The most-used feature deserves the least friction.

The original add media flow buried search behind an extra tap. Search is what people do 90% of the time — and I'd designed it as if it was equal to everything else. The solution was obvious in hindsight. Of course most people would prefer the easier way to find something (by searching) over the longer way (manually uploading or pasting a link).

Designing mobile-first >>>

Designing mobile-first forced every interaction to be simpler. If something was too complex to do with a thumb, it was probably too complex. Full stop. The bottom sheet pattern, the tab bar in the add media flow, the surfacing of the action buttons — all of these made the desktop experience better too.

Minimal isn't always better.

I initially hid the action buttons like Copy link and Share in the profile menu. While a friend was looking at his void for the first time, he said "Oh, I wouldn't have guessed that these buttons were in the ellipsis menu!". That was when I realized that hiding things in the name of "keeping things clean" isn't always a good call. Sometimes users need clarity more, and there's always a workaround without cluttering the screen.

Small polish details matter.

The tiny details that frustrate are worthy of attention. A friend brought up that it was a little annoying that the Add media bottom sheet was closing every time he added something to the void. This was something I saw as worth fixing because I could see others feeling the same way, especially at the beginning of their journey when they are first populating their void.

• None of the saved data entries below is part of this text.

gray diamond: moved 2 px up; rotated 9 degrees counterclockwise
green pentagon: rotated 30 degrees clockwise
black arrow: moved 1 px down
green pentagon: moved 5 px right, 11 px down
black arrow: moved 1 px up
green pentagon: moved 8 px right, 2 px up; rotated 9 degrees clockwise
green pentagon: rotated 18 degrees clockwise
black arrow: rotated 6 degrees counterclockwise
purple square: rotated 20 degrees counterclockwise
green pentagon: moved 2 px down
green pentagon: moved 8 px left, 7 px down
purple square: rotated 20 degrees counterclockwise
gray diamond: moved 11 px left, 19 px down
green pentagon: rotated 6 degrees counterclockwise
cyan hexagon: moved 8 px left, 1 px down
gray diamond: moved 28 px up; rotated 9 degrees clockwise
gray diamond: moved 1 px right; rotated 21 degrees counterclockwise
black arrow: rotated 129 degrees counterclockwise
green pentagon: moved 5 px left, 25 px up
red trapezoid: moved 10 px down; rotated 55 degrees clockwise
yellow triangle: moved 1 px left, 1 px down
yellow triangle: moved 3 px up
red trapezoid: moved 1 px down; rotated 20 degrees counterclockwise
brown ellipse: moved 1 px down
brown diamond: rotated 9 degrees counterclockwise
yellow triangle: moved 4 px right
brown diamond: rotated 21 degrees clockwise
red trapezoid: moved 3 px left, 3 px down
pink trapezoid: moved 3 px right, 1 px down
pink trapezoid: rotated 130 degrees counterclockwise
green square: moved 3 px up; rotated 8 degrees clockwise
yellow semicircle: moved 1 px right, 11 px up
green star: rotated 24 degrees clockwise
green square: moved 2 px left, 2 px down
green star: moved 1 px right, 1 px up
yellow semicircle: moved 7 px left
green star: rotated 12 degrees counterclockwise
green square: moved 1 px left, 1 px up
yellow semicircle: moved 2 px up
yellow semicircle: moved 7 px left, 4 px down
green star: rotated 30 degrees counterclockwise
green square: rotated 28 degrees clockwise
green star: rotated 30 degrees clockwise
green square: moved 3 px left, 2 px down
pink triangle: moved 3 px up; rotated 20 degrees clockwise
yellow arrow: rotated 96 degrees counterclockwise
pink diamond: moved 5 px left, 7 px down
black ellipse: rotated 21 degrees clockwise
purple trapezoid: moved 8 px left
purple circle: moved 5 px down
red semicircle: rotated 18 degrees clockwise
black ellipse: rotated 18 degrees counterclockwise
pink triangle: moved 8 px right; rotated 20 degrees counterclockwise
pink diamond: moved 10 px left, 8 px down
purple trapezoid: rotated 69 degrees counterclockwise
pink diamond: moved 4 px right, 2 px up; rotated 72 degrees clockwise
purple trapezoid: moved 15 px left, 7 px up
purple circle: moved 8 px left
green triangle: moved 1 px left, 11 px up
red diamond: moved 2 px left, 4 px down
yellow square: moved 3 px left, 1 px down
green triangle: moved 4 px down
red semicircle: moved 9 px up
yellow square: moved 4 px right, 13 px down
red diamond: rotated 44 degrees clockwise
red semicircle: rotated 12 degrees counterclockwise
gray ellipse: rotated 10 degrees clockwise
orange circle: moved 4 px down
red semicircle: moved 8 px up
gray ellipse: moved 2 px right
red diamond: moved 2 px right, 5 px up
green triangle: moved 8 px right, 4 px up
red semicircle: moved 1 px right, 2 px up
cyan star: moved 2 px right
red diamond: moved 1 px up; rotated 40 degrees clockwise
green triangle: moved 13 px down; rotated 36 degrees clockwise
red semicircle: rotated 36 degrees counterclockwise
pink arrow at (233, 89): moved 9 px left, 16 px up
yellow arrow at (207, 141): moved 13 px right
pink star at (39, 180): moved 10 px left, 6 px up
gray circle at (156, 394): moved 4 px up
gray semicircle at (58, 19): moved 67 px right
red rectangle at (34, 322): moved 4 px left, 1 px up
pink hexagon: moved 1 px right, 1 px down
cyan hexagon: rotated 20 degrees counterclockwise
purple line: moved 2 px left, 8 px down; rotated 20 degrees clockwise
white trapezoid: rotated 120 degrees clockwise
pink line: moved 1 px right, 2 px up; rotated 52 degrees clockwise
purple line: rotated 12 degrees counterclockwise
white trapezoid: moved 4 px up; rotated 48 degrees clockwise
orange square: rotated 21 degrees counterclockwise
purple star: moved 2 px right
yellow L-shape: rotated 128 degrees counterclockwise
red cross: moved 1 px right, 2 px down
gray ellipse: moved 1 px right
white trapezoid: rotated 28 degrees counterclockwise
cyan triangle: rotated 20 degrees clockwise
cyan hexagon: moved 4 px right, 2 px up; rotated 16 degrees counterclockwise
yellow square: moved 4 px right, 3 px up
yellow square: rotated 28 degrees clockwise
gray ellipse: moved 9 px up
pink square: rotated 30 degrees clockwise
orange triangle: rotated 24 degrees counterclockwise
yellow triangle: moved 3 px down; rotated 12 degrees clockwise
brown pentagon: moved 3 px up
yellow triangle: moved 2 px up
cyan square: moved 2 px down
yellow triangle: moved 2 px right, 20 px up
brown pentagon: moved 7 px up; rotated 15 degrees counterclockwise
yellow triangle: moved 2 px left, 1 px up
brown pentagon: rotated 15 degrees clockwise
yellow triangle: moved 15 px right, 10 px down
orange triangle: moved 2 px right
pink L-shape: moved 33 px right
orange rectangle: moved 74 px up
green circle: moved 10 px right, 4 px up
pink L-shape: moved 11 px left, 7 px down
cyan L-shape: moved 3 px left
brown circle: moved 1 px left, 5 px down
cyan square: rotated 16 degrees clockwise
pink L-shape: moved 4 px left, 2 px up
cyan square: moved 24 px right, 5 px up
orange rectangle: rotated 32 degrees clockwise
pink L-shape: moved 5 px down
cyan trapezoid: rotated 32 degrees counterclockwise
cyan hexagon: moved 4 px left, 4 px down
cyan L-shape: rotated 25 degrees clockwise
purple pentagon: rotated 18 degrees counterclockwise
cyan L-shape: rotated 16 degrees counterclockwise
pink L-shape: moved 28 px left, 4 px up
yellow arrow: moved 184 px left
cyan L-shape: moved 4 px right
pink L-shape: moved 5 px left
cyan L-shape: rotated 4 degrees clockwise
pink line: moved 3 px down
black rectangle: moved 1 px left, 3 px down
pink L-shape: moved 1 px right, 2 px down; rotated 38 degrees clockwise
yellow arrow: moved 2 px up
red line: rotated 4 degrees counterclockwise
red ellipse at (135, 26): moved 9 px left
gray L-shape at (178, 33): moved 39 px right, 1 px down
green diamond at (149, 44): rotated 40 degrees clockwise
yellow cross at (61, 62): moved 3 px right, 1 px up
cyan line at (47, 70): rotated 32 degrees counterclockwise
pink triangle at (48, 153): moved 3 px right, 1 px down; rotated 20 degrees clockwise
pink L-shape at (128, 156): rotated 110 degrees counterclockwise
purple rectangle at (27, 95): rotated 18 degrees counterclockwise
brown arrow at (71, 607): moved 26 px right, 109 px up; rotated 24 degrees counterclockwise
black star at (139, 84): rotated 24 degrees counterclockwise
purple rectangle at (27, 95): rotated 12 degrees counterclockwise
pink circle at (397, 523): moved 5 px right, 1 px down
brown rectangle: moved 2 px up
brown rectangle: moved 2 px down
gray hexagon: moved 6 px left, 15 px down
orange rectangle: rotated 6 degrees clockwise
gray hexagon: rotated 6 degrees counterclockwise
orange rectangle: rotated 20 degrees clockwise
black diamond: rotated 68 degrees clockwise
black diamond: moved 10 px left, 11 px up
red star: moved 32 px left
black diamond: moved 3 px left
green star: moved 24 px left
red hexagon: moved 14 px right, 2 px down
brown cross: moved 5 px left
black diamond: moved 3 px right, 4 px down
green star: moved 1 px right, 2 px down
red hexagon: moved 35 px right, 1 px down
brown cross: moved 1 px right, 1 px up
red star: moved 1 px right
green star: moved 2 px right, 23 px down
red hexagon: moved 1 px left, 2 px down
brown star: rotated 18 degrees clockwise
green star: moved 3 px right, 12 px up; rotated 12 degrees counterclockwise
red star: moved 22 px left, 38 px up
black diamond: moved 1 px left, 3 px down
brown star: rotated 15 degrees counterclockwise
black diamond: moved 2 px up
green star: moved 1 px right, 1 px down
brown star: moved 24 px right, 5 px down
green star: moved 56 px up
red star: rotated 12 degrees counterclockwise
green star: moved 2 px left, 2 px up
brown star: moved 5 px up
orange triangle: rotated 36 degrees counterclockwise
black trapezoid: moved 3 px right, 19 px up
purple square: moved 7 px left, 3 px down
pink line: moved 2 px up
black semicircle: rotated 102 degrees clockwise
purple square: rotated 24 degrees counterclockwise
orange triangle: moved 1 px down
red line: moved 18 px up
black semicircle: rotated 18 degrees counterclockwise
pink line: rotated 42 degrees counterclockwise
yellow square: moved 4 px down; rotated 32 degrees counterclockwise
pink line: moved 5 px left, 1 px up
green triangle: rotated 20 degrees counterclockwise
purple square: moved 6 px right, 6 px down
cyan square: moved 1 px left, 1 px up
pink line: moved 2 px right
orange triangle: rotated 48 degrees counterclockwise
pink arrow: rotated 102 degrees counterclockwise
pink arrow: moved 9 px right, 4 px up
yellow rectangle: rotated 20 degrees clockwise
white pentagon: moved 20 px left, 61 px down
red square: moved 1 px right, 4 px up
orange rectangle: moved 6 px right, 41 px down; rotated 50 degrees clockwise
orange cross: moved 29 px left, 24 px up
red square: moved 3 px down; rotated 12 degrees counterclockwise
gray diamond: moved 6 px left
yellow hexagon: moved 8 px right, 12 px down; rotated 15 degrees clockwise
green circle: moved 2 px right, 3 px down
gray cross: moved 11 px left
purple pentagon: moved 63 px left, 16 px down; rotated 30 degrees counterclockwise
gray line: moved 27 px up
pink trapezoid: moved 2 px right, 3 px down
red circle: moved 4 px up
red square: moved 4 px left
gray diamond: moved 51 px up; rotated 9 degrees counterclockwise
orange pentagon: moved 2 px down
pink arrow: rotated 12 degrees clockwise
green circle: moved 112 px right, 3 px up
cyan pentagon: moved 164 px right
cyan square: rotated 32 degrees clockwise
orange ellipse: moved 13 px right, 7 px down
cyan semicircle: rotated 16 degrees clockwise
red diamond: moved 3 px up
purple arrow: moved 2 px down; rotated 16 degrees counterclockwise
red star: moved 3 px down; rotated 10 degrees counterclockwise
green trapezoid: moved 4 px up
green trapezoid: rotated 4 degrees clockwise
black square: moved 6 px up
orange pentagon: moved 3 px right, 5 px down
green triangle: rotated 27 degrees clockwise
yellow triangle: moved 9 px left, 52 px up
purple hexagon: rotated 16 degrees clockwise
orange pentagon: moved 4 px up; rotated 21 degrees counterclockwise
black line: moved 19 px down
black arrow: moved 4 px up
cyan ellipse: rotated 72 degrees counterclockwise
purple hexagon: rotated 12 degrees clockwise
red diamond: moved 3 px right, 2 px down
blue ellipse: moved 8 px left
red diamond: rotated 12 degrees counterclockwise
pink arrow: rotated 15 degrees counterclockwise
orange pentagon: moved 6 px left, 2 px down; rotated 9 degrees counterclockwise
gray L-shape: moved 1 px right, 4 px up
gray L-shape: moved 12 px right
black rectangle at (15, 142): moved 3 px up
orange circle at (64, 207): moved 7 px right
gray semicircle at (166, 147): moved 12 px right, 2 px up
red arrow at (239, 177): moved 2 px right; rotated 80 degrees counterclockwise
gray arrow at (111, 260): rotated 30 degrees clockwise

In the same way, small details that delight are equally as important. The momentum on the canvas (that little coast-to-a-stop when you release a drag) wasn't strictly necessary. The product works without it. But it's the thing people notice."It's so smooth!" was one of the first few comments I repeatedly received while my friends were trying Minivoid out for the first time. These responses validated the love I have for quality and beauty.